The U.S. Army has further punished a highly respected and decorated officer in the wake of Muslim groups complaining about the approved course he taught on radical Islam at National Defense University.
In October, WND reported Lt. Col. Matthew Dooley was fired from his position at the school for the way he conducted a class on how to respond to a variety of scenarios instigated by radical Muslims. A visitor to the class found the discussions offensive to Muslims and informed some 57 Islamic organizations, which then complained to Gen. Martin Dempsey, chairman of the Joint Chiefs of Staff. In addition to the firing, Gen. Dempsey promptly orchestrated a negative Officer Evaluation Report against Dooley that deeply tarnished a career that had received only sterling reviews from West Point through nearly 20 years in the service. Dempsey never discussed the incident with Dooley.
On Sunday, the Washington Times reported Dooley has been punished again, this time as he pursued the role of battalion commander. According to the Times, an Army command selection board studied Dooley's record and candidacy for a command assignment. The five-member panel agreed to keep Dooley under consideration. Shortly thereafter, Gen. Lloyd J. Austin III, who at the time was Army vice chief and subsequently became head of U.S. Central Command, overruled the board in a brief memo. His actions could effectively spell the end of Dooley's career.

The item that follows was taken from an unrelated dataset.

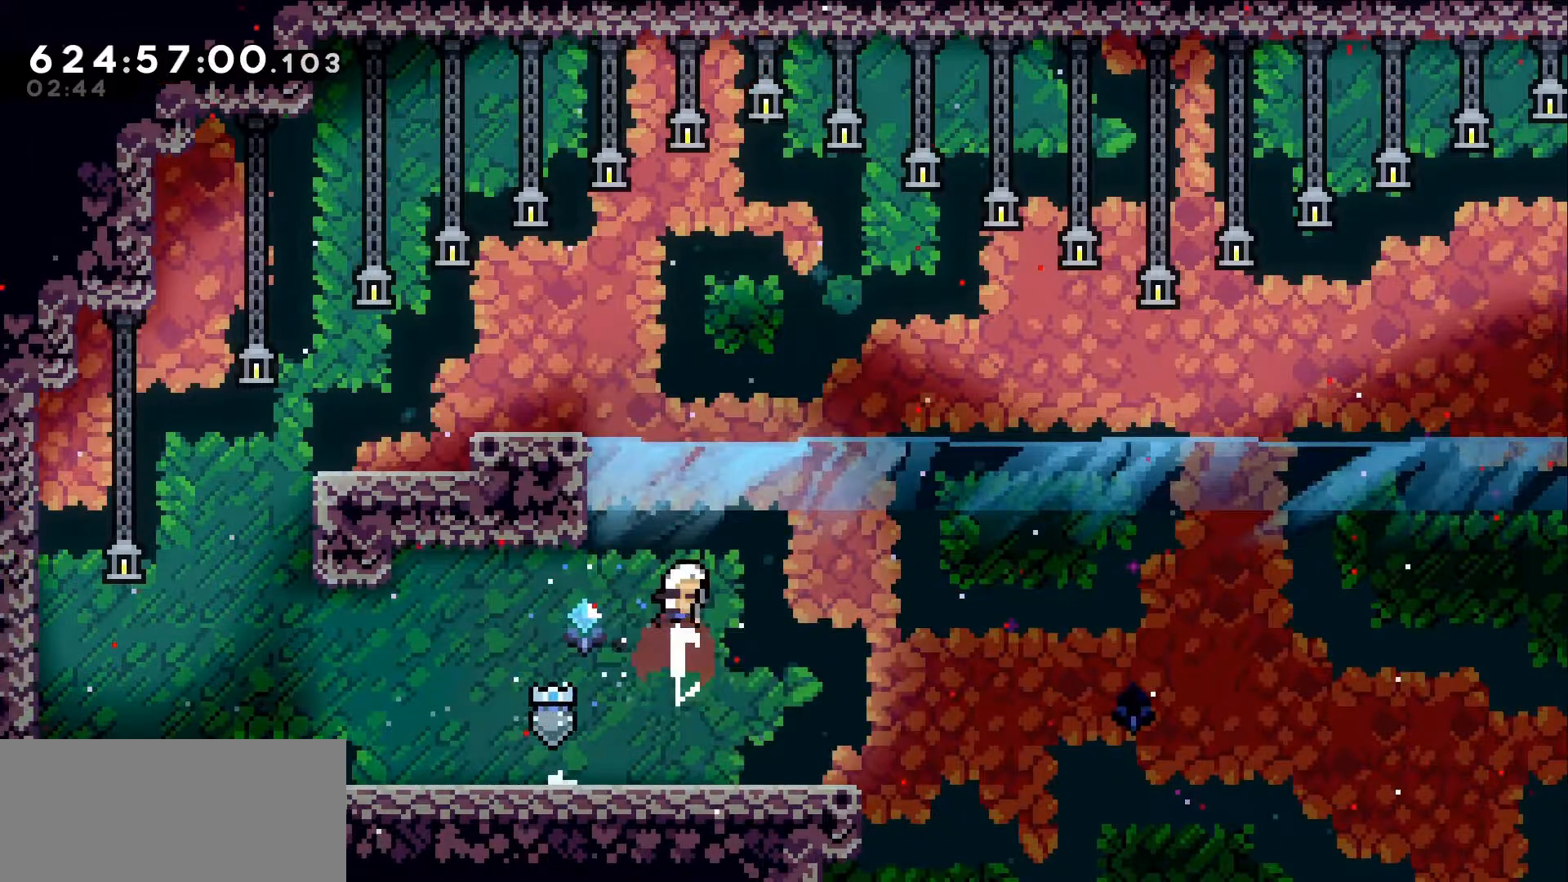
{"keys": ["right"], "events": [[34, "dash", "up"], [34, "right", "down"], [34, "up", "up"]]}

"There was no reason given, and that's also a very disturbing aspect of it," said Richard Thompson, president of the Thomas More Law Center, who is representing Dooley in his original appeal of his firing and negative review. "The way they're treating him now is not only a total miscarriage of justice on a personal level, but it also is really removing an effective combat leader from the Army, and it ultimately effects the national security of the United States."
Thompson told WND he doesn't believe this order originated with Gen. Austin. Instead, he believes Gen. Dempsey gave the order and Austin chose to follow so as not to impair his own career. However it happened, he said Lt. Col. Dooley is the victim of a dangerous policy.
"Instead of being loyal to the people that are loyal to you, they would rather throw Lt. Col. Dooley under the bus for their own advancement or to appease the Muslims, which ultimately could lead to the destruction of the United States internally. If we cannot accurately describe who the enemy is, how can we win a war?" asked Thompson.
Dooley's appeal of his initial punishment is still processing through the military bureaucracy. Thompson said Dooley will file a federal suit to defend his constitutional rights if the Army appeal is denied.